The issue of racism has had a significantly increased profile following the murder of George Floyd, the rise of the #BlackLivesMatter movement, the exposure to Covid-19 for a disproportionate number of BAME workers due to them being over-represented in certain jobs across the country, and the subsequent number of deaths in the BAME community.
These events have created an opportunity for a greater national effort to end racism, yet the Commission’s report into racial and ethnic disparities in the UK, if unchallenged, risks taking the efforts to end racism backwards, not forwards. The PDA repudiates the report.
The pharmacy profession has a significant BAME population. Many PDA members and their communities have seen or experienced, the consequences of racism. The PDA opposes racism in every form, including in their casework support for individuals who have been discriminated against at work, in their campaigning, and in the creation and ongoing support of the PDA BAME Pharmacists’ Network, which was launched in early 2020.
Institutional and structural racism exists in the UK, in the labour market and in the wider society. However, the published report suggests that the Commission failed to recognise its existence or at least the scale and consequences of that racism. The report simply does not reflect the experiences that many PDA members face in their lives.
There must be no complacency about racism, it should be called out and addressed. As part of civic society, the PDA wants the UK to be an anti-racist society and supports efforts to move towards that goal in, and beyond, the workplace.

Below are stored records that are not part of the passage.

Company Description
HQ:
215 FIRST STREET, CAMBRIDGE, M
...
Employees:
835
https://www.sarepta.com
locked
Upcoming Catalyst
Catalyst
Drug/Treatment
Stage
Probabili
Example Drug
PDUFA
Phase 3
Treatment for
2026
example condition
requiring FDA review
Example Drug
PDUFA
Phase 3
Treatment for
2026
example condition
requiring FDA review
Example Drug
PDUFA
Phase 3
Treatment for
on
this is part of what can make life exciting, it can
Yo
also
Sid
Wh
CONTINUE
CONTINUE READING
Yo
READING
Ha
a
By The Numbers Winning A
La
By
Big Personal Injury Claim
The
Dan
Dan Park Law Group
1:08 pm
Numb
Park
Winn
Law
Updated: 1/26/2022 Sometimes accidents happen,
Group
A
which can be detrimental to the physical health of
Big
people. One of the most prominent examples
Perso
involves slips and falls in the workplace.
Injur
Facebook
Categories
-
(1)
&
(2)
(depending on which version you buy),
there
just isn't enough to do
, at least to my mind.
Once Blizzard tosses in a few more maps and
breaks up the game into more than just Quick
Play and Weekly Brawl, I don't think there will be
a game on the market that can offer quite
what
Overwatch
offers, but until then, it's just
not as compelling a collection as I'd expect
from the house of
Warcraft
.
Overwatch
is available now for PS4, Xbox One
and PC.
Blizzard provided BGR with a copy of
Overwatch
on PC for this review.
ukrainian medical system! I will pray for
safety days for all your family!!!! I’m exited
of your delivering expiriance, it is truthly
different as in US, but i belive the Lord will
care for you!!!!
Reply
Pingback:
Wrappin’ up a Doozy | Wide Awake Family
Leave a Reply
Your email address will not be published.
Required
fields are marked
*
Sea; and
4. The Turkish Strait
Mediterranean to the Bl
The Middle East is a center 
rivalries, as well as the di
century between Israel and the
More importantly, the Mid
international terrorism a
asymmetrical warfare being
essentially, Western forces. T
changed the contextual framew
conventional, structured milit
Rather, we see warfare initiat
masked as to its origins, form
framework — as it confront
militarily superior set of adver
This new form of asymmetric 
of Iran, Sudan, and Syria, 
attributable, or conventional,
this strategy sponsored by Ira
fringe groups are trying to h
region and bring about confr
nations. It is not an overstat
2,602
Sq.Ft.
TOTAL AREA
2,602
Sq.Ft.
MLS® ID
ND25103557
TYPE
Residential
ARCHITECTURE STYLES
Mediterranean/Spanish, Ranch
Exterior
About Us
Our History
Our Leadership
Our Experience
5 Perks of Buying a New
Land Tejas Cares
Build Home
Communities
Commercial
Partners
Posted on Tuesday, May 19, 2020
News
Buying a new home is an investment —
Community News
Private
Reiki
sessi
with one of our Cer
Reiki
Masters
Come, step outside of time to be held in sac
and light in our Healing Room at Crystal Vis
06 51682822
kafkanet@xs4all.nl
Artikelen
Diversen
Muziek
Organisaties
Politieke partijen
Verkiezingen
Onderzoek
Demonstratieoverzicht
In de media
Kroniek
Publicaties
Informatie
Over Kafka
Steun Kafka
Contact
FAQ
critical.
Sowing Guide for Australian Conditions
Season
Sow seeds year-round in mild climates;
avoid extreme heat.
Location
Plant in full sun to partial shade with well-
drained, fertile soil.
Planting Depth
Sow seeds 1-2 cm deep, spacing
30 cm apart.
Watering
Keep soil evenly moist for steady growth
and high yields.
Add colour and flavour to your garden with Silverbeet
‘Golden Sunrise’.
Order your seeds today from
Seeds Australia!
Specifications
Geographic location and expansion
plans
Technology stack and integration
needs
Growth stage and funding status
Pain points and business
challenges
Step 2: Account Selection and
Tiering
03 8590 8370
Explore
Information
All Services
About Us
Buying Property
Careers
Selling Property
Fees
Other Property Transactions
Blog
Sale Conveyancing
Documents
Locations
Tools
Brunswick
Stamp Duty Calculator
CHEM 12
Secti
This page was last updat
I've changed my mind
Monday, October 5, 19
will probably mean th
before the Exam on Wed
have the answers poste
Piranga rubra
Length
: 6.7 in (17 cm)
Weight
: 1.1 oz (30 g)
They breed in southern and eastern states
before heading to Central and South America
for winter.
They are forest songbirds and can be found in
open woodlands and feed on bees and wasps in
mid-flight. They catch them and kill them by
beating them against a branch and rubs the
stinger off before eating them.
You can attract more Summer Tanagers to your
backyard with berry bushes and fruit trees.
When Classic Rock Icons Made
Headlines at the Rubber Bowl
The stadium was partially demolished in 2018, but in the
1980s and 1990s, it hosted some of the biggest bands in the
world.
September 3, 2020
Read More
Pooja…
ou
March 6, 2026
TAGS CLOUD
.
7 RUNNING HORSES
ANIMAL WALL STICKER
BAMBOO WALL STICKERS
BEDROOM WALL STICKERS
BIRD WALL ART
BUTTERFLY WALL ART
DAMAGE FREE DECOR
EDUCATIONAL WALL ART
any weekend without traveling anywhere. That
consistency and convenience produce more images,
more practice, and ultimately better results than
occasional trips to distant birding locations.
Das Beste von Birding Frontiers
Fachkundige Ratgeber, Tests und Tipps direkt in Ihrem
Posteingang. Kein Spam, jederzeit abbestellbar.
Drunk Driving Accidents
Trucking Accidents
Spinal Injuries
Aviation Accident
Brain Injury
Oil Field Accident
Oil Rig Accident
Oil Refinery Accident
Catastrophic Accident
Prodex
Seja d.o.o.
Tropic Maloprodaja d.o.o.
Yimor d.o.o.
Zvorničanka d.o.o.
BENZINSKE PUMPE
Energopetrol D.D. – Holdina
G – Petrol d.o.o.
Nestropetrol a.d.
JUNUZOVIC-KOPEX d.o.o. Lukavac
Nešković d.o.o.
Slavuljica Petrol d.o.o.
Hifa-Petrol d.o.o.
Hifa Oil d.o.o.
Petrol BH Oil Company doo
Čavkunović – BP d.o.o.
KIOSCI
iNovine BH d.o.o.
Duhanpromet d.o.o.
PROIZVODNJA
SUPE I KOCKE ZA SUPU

Elsy Campos Gomez, President of the BAME Pharmacists’ Network, said:
“Racial discrimination is a public health issue and the report seems to ignore the overwhelming evidence that speaks volumes about its consequences and how it manifests in organisations and society. For that reason, now more than ever, we need to be more vocal and more courageous about denouncing acts of racial discrimination and the social injustice that is attached to it. We need to make the evidence count by speaking up, actively being anti-racists and by being better allies of those facing racial discrimination.“
Instead of commissioning and promoting this report, the PDA calls on the Westminster government to implement in full the recommendations of previous reports which addressed race inequality, including McGregor-Smith (employment), Lammy (criminal justice), Williams (Windrush), Angiolini (deaths in custody), Parker (FTSE100 boards), and Marmot (health inequalities). The government should also implement the requirement for ethnicity pay gap reporting which has not been progressed since a consultation in early 2019.